Closed HagaiHargil closed 1 year ago
@HagaiHargil, personally I have not used TorchRL before so I'm not sure what changes are required to make it run, but if you only want to train a PPO agent on Miniworld environments, StableBaseline3 is fully supported.
If you want the environment to output a dictionary instead, you can just create a wrapper, see here for an example.
@HagaiHargil It should be possible for you to transform the observations from pixels
to observation
with a custom wrapper
Thanks for your comments, I was unfamiliar with StableBaseline, I'll try that out.
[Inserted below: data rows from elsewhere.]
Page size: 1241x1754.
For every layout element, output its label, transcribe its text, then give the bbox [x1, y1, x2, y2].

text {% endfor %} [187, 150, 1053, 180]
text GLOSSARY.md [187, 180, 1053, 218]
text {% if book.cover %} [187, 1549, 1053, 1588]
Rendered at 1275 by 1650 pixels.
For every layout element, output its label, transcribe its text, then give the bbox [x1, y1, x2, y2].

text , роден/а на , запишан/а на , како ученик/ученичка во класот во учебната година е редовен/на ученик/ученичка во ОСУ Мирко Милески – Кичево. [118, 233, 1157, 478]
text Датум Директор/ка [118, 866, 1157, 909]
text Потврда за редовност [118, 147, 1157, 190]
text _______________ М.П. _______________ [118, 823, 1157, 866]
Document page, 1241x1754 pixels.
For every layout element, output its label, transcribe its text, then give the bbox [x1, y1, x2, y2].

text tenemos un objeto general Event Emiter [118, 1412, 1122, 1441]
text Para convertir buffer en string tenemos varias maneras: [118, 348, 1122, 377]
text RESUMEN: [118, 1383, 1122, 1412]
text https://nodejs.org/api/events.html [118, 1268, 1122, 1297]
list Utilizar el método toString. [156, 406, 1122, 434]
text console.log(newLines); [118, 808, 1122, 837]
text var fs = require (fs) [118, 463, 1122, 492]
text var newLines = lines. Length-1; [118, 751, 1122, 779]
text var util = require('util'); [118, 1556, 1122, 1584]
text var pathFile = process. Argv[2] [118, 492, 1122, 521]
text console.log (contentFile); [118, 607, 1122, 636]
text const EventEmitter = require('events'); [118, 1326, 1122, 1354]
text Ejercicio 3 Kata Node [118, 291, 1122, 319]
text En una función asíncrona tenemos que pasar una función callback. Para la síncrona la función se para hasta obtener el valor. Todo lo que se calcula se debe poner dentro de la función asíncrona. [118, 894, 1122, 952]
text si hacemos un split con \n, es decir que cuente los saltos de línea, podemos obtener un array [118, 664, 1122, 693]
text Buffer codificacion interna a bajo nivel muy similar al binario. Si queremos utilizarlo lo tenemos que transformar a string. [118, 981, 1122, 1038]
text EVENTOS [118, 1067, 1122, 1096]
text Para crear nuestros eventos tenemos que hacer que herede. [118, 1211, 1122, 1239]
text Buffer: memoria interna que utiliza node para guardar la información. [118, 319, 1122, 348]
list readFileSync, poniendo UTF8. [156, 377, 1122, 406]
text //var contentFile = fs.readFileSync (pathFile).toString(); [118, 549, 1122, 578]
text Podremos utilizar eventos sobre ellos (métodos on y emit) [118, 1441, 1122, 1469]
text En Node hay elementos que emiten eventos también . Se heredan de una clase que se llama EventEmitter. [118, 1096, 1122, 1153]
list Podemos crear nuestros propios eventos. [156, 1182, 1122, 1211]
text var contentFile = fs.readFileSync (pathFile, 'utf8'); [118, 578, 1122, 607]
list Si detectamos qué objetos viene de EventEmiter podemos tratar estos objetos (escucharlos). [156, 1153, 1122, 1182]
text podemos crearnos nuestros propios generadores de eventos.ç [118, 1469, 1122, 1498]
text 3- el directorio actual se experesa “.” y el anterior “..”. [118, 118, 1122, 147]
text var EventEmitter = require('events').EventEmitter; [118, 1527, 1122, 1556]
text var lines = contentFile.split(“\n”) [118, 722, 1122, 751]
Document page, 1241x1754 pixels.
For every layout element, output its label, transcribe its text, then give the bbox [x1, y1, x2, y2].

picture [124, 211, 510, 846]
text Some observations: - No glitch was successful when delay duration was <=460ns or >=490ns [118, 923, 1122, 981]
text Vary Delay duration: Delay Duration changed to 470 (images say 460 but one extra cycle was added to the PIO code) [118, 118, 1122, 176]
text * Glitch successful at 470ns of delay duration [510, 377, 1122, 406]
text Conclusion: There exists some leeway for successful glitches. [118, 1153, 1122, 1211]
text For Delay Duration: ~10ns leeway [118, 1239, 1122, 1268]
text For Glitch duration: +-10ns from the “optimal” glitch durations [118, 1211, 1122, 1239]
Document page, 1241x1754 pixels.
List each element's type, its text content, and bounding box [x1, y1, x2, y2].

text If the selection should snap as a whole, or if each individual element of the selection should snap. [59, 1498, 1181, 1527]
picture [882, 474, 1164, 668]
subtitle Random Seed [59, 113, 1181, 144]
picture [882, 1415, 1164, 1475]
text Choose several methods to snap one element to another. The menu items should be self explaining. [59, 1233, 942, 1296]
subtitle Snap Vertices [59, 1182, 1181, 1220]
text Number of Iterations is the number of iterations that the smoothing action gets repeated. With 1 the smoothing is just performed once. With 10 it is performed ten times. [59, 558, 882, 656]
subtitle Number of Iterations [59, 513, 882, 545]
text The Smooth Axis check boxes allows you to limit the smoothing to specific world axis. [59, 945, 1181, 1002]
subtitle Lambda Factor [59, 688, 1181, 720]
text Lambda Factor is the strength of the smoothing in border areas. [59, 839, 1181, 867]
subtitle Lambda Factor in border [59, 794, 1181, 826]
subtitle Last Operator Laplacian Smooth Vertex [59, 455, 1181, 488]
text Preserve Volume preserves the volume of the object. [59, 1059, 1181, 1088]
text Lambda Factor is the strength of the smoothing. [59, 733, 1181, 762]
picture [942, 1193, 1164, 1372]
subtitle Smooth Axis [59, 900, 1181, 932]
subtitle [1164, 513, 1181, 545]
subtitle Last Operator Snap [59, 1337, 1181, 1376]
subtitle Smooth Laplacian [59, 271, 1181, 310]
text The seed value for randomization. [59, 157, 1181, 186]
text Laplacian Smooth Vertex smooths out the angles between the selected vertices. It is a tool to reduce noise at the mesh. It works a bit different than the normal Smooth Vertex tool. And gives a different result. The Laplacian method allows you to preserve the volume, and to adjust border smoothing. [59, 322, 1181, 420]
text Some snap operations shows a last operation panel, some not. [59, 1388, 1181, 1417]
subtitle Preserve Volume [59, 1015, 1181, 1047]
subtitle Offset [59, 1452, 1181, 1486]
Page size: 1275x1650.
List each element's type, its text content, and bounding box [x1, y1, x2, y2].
I might go for the wrapper solution as well if necessary.
Question
I was trying to use some MiniWorld environment with TorchRL, which provides implementations for some of the more popular algorithms around, but I stumbled upon some issues. TorchRL expects specific key names in the returned results after each step, but these are incompatible with the key names used here.
For example, it looks for an "observation" key in the returned dictionary, but FourRooms responds with "pixels", which I believe is similar. If you try to change that expected key name it results in another error, when running
init_stats
(RuntimeError: mean(): could not infer output dtype. Input dtype must be either a floating point or complex dtype. Got: Byte
).Any advice on this? I'm mostly trying to use PPO and other more advanced policies with the MiniWorld environments.